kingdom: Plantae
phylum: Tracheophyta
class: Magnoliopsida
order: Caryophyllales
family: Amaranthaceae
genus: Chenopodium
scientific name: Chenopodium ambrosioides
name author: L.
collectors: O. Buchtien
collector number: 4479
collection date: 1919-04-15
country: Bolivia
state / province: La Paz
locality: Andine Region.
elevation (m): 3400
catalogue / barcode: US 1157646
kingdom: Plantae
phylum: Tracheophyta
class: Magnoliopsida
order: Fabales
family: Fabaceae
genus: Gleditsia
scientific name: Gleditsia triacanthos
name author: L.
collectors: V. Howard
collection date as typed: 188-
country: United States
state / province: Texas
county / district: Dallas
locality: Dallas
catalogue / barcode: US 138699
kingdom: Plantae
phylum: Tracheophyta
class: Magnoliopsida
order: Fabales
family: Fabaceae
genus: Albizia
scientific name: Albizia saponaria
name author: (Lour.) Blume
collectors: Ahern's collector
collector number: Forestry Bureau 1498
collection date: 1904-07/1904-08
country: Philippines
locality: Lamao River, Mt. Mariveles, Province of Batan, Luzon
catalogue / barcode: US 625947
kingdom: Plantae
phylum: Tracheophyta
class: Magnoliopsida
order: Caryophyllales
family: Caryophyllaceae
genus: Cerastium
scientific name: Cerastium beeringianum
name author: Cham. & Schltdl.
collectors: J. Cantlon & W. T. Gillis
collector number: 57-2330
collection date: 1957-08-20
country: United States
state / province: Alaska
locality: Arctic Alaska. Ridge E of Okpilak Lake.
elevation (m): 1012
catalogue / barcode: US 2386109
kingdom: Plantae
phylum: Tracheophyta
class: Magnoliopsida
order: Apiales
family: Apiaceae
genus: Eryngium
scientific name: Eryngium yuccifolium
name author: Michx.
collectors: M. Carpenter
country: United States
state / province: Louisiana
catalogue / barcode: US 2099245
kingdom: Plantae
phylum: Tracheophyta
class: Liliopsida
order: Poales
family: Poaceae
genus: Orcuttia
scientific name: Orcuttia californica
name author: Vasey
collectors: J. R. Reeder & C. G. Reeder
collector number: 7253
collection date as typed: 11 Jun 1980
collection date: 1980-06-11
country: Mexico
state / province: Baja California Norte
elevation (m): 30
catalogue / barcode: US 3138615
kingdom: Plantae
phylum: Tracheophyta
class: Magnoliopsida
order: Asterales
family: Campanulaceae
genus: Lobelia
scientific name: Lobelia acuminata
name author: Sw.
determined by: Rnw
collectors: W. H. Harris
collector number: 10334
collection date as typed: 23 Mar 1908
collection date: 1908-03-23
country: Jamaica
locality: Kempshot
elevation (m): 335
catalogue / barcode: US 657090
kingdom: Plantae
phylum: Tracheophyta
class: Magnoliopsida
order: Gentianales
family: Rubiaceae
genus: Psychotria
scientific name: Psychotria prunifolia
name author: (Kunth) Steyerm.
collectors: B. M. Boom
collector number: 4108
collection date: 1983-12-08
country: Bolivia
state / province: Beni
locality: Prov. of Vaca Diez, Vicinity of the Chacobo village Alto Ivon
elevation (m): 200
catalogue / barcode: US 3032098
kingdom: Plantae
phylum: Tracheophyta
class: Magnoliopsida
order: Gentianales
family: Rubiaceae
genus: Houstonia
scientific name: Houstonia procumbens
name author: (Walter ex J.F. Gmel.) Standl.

Your objective: Reproduce the items above word for word, beginning with the first line and ending after the line that contains "state / province: Texas".

Correct output:
kingdom: Plantae
phylum: Tracheophyta
class: Magnoliopsida
order: Caryophyllales
family: Amaranthaceae
genus: Chenopodium
scientific name: Chenopodium ambrosioides
name author: L.
collectors: O. Buchtien
collector number: 4479
collection date: 1919-04-15
country: Bolivia
state / province: La Paz
locality: Andine Region.
elevation (m): 3400
catalogue / barcode: US 1157646
kingdom: Plantae
phylum: Tracheophyta
class: Magnoliopsida
order: Fabales
family: Fabaceae
genus: Gleditsia
scientific name: Gleditsia triacanthos
name author: L.
collectors: V. Howard
collection date as typed: 188-
country: United States
state / province: Texas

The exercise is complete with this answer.